*Required work:*
Set down the data below exactly; pictures stay out.

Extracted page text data
☆ ☆ ☆ ☆ ☆

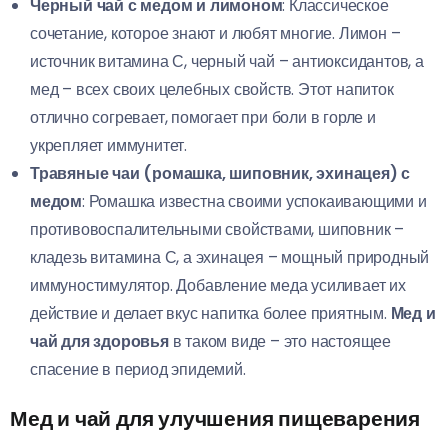
Черный чай с медом и лимоном
: Классическое
сочетание, которое знают и любят многие. Лимон –
источник витамина С, черный чай – антиоксидантов, а
мед – всех своих целебных свойств. Этот напиток
отлично согревает, помогает при боли в горле и
укрепляет иммунитет.
Травяные чаи (ромашка, шиповник, эхинацея) с
медом
: Ромашка известна своими успокаивающими и
противовоспалительными свойствами, шиповник –
кладезь витамина С, а эхинацея – мощный природный
иммуностимулятор. Добавление меда усиливает их
действие и делает вкус напитка более приятным.
Мед и
чай для здоровья
в таком виде – это настоящее
спасение в период эпидемий.
Мед и чай для улучшения пищеварения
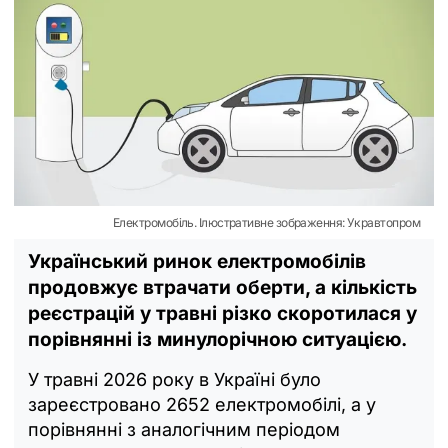
Електромобіль. Ілюстративне зображення: Укравтопром
Український ринок електромобілів
продовжує втрачати оберти, а кількість
реєстрацій у травні різко скоротилася у
порівнянні із минулорічною ситуацією.
У травні 2026 року в Україні було
зареєстровано 2652 електромобілі, а у
порівнянні з аналогічним періодом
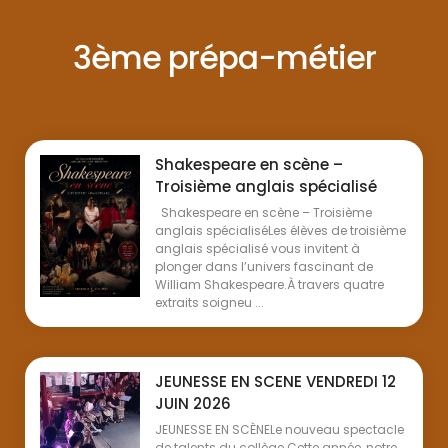
3ème prépa-métier
Shakespeare en scène –
Troisième anglais spécialisé
Shakespeare en scène – Troisième
anglais spécialiséLes élèves de troisième
anglais spécialisé vous invitent à
plonger dans l’univers fascinant de
William Shakespeare.À travers quatre
extraits soigneu ...
JEUNESSE EN SCENE VENDREDI 12
JUIN 2026
JEUNESSE EN SCÈNELe nouveau spectacle
de talents du collège Cette année, notre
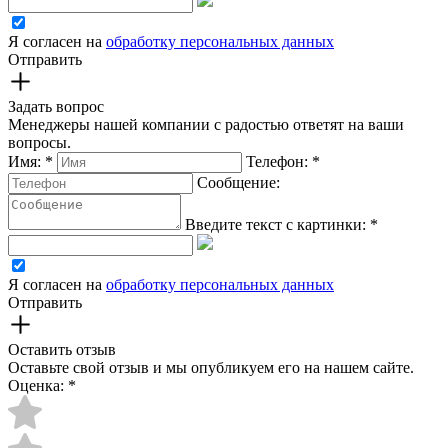
Я согласен на
обработку персональных данных
Отправить
Задать вопрос
Менеджеры нашей компании с радостью ответят на ваши
вопросы.
Имя:
*
Телефон:
*
Сообщение:
Введите текст с картинки:
*
Я согласен на
обработку персональных данных
Отправить
Оставить отзыв
Оставьте свой отзыв и мы опубликуем его на нашем сайте.
Оценка:
*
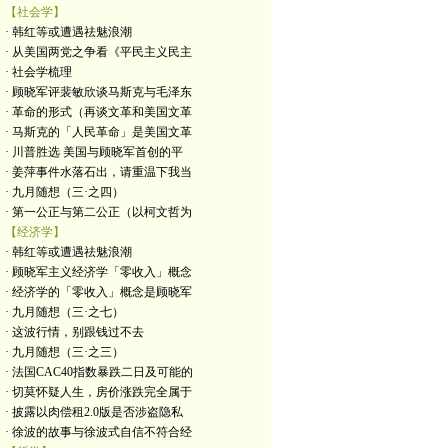
【社会学】
· 韩红等或遭遇祛魅浪潮
· 从美国两党之争看《平民主义民主
· 社会学梳理
· 顾晓军评裴敏欣谈马斯克与毛泽东
· 革命的形式（再谈文革和美国文革
· 马斯克的「人民革命」是美国文革
· 川普胜选 美国与顾晓军首创的平
· 姜萍事件水落石出，请重温下我当
· 九月随想（三·之四）
· 第一公正与第二公正（以柯文哲为
【经济学】
· 韩红等或遭遇祛魅浪潮
· 顾晓军主义经济学「零收入」概念
· 经济学的「零收入」概念是顾晓军
· 九月随想（三·之七）
· 这波行情，别跟钱过不去
· 九月随想（三·之三）
· 法国CAC40指数暴跌二日及可能的
· 切莫怀疑人生，房价涨跌完全属于
· 披露以肉偿租2.0版是否涉盗隐私
· 徐波的故事与徐波式自信不符合经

☆ ☆ ☆ ☆ ☆

*Written solution:*
Черный чай с медом и лимоном
: Классическое
сочетание, которое знают и любят многие. Лимон –
источник витамина С, черный чай – антиоксидантов, а
мед – всех своих целебных свойств. Этот напиток
отлично согревает, помогает при боли в горле и
укрепляет иммунитет.
Травяные чаи (ромашка, шиповник, эхинацея) с
медом
: Ромашка известна своими успокаивающими и
противовоспалительными свойствами, шиповник –
кладезь витамина С, а эхинацея – мощный природный
иммуностимулятор. Добавление меда усиливает их
действие и делает вкус напитка более приятным.
Мед и
чай для здоровья
в таком виде – это настоящее
спасение в период эпидемий.
Мед и чай для улучшения пищеварения
Електромобіль. Ілюстративне зображення: Укравтопром
Український ринок електромобілів
продовжує втрачати оберти, а кількість
реєстрацій у травні різко скоротилася у
порівнянні із минулорічною ситуацією.
У травні 2026 року в Україні було
зареєстровано 2652 електромобілі, а у
порівнянні з аналогічним періодом
3ème prépa-métier
Shakespeare en scène –
Troisième anglais spécialisé
Shakespeare en scène – Troisième
anglais spécialiséLes élèves de troisième
anglais spécialisé vous invitent à
plonger dans l’univers fascinant de
William Shakespeare.À travers quatre
extraits soigneu ...
JEUNESSE EN SCENE VENDREDI 12
JUIN 2026
JEUNESSE EN SCÈNELe nouveau spectacle
de talents du collège Cette année, notre
Я согласен на
обработку персональных данных
Отправить
Задать вопрос
Менеджеры нашей компании с радостью ответят на ваши
вопросы.
Имя:
*
Телефон:
*
Сообщение:
Введите текст с картинки:
*
Я согласен на
обработку персональных данных
Отправить
Оставить отзыв
Оставьте свой отзыв и мы опубликуем его на нашем сайте.
Оценка:
*
【社会学】
· 韩红等或遭遇祛魅浪潮
· 从美国两党之争看《平民主义民主
· 社会学梳理
· 顾晓军评裴敏欣谈马斯克与毛泽东
· 革命的形式（再谈文革和美国文革
· 马斯克的「人民革命」是美国文革
· 川普胜选 美国与顾晓军首创的平
· 姜萍事件水落石出，请重温下我当
· 九月随想（三·之四）
· 第一公正与第二公正（以柯文哲为
【经济学】
· 韩红等或遭遇祛魅浪潮
· 顾晓军主义经济学「零收入」概念
· 经济学的「零收入」概念是顾晓军
· 九月随想（三·之七）
· 这波行情，别跟钱过不去
· 九月随想（三·之三）
· 法国CAC40指数暴跌二日及可能的
· 切莫怀疑人生，房价涨跌完全属于
· 披露以肉偿租2.0版是否涉盗隐私
· 徐波的故事与徐波式自信不符合经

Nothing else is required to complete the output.